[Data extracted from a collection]
<<<<
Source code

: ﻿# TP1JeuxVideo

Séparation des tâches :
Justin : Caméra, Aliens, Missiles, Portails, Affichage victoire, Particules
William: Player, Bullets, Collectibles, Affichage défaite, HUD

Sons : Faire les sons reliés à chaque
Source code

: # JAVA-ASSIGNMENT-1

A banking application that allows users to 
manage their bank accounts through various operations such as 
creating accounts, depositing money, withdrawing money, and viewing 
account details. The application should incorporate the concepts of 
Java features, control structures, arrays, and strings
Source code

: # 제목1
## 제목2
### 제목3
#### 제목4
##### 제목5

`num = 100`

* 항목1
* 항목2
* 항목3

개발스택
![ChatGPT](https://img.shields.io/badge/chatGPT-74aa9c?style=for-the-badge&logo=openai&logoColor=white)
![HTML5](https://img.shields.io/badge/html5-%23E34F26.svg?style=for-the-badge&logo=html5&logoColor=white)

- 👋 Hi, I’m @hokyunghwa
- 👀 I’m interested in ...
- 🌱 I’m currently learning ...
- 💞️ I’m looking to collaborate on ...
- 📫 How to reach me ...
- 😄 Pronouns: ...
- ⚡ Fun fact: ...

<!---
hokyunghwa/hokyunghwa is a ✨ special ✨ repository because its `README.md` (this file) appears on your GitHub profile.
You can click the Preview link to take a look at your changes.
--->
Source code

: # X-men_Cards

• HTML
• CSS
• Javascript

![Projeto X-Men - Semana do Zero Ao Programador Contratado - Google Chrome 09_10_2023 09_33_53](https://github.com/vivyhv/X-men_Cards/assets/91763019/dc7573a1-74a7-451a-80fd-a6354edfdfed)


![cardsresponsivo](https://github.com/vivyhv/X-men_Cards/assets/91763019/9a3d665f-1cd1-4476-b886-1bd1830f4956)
>>>>
_Problem requirements_
Pick out each line in the entries above that contains the string "https", and copy those lines as they appear.

_The completed task_
![ChatGPT](https://img.shields.io/badge/chatGPT-74aa9c?style=for-the-badge&logo=openai&logoColor=white)
![HTML5](https://img.shields.io/badge/html5-%23E34F26.svg?style=for-the-badge&logo=html5&logoColor=white)
![Projeto X-Men - Semana do Zero Ao Programador Contratado - Google Chrome 09_10_2023 09_33_53](https://github.com/vivyhv/X-men_Cards/assets/91763019/dc7573a1-74a7-451a-80fd-a6354edfdfed)
![cardsresponsivo](https://github.com/vivyhv/X-men_Cards/assets/91763019/9a3d665f-1cd1-4476-b886-1bd1830f4956)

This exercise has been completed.